**YOUR INSTRUCTIONS:**
The output should match, line for line, the records from the line containing "Galeria zdjęć" through the line containing "una amenaza al", with every picture left out.

Saved entries
+===+
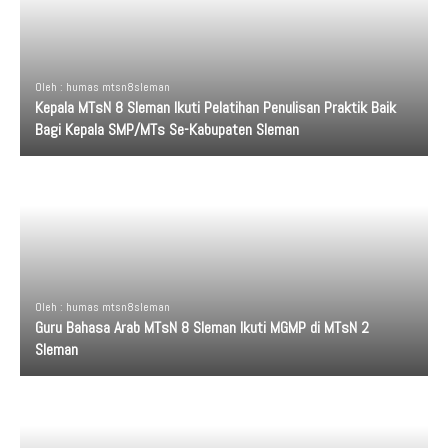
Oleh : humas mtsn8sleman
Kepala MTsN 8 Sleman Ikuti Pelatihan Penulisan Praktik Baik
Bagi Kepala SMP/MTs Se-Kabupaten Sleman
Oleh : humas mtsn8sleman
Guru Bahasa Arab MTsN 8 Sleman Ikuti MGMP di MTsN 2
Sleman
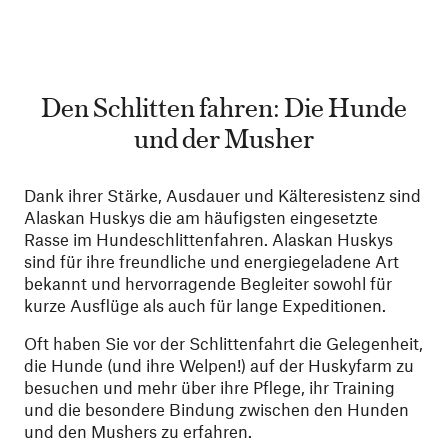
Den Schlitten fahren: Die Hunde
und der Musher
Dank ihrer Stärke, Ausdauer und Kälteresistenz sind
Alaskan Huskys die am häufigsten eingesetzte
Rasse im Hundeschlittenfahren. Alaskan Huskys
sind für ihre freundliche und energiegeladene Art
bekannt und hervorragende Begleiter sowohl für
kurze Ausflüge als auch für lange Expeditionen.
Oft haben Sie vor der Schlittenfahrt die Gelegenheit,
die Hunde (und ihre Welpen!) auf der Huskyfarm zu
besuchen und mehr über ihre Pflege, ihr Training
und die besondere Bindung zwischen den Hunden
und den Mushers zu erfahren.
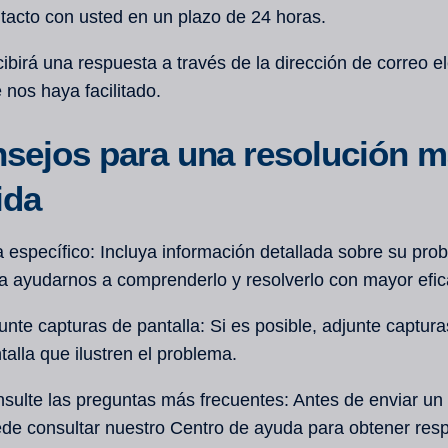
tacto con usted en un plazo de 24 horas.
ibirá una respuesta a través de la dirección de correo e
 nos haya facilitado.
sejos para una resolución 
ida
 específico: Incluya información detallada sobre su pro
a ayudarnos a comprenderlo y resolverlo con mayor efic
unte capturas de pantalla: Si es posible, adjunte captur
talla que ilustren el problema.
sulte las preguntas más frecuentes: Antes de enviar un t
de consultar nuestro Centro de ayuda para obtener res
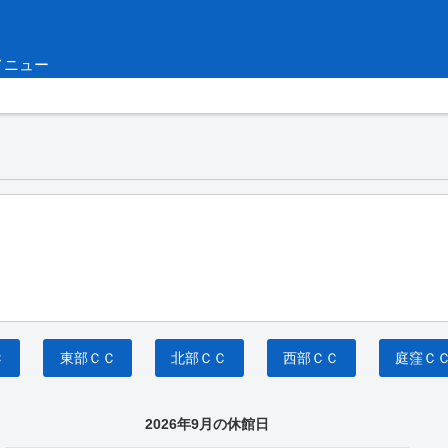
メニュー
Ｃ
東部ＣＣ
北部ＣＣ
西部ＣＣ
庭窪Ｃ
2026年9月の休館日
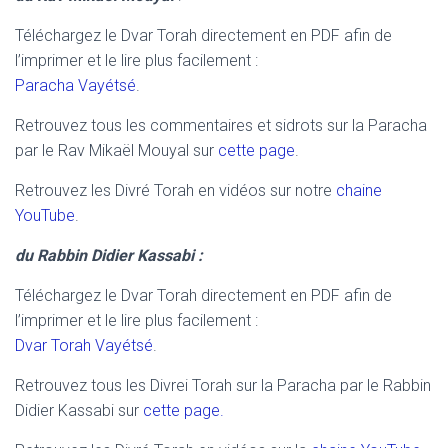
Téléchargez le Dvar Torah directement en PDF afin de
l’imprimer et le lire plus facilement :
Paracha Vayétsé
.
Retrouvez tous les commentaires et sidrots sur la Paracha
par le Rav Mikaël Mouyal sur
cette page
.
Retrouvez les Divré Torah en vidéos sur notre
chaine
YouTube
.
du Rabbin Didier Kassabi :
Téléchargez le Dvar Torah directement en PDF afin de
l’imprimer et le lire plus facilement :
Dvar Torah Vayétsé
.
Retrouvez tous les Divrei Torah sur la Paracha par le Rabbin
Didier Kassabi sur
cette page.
+===+
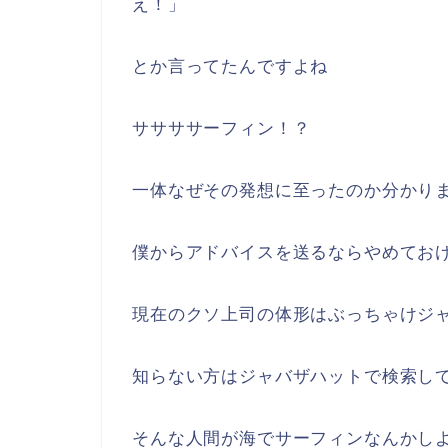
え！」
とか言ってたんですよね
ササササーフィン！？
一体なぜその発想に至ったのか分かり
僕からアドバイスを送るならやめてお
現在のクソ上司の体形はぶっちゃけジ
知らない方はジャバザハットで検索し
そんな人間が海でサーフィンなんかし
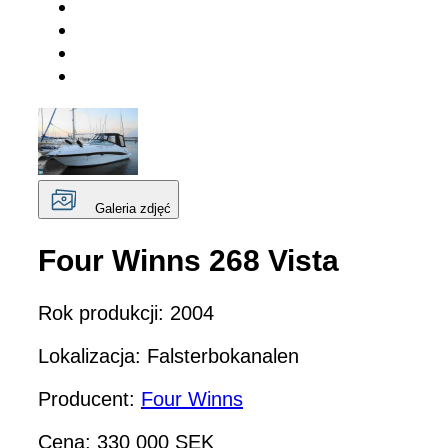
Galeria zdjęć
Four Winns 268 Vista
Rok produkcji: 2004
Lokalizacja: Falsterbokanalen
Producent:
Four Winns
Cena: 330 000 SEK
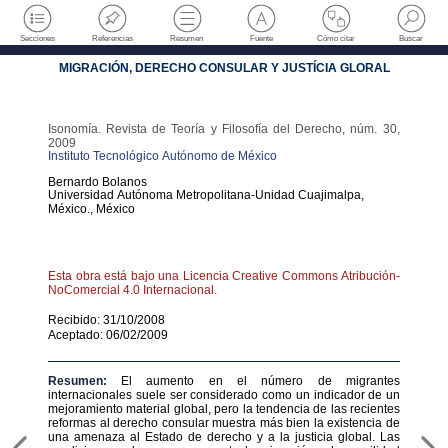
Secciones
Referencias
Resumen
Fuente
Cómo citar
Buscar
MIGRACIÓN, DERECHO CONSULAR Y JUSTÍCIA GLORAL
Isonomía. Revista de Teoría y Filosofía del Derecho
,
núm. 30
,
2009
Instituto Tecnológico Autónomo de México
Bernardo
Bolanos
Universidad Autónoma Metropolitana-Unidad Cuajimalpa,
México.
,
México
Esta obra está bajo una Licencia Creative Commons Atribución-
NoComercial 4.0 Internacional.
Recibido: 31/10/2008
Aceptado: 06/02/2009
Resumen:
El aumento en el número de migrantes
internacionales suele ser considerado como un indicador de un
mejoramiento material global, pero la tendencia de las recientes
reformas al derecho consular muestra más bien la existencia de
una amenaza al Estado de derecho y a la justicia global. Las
+===+
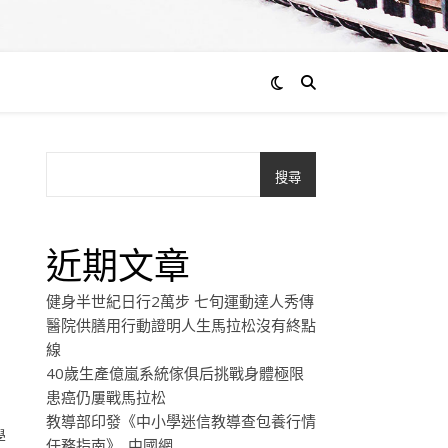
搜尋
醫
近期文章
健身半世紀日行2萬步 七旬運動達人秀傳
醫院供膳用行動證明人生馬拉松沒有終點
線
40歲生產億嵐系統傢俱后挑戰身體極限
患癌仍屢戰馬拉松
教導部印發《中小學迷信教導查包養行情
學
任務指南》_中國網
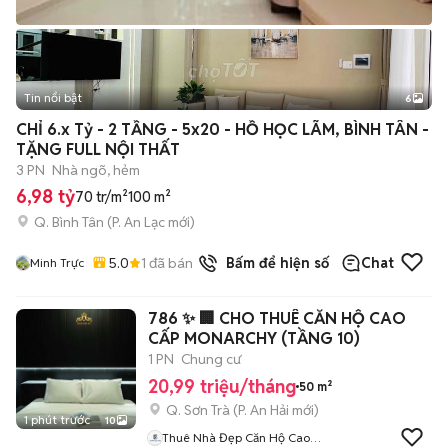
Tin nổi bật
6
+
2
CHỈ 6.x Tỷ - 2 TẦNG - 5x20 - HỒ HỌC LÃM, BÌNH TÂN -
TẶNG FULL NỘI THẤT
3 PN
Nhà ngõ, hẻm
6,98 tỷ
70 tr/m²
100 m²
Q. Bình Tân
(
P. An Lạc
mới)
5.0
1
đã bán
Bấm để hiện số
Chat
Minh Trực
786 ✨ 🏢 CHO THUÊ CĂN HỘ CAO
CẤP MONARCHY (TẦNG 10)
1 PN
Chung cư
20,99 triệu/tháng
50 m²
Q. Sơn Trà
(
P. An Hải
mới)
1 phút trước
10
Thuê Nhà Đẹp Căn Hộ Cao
+===+
**EXERCISE SOLUTION:**
Galeria zdjęć
Four Winns 268 Vista
Rok produkcji: 2004
Lokalizacja: Falsterbokanalen
Producent:
Four Winns
Cena: 330 000 SEK
Secciones
Referencias
Resumen
Fuente
Cómo citar
Buscar
MIGRACIÓN, DERECHO CONSULAR Y JUSTÍCIA GLORAL
Isonomía. Revista de Teoría y Filosofía del Derecho
,
núm. 30
,
2009
Instituto Tecnológico Autónomo de México
Bernardo
Bolanos
Universidad Autónoma Metropolitana-Unidad Cuajimalpa,
México.
,
México
Esta obra está bajo una Licencia Creative Commons Atribución-
NoComercial 4.0 Internacional.
Recibido: 31/10/2008
Aceptado: 06/02/2009
Resumen:
El aumento en el número de migrantes
internacionales suele ser considerado como un indicador de un
mejoramiento material global, pero la tendencia de las recientes
reformas al derecho consular muestra más bien la existencia de
una amenaza al Estado de derecho y a la justicia global. Las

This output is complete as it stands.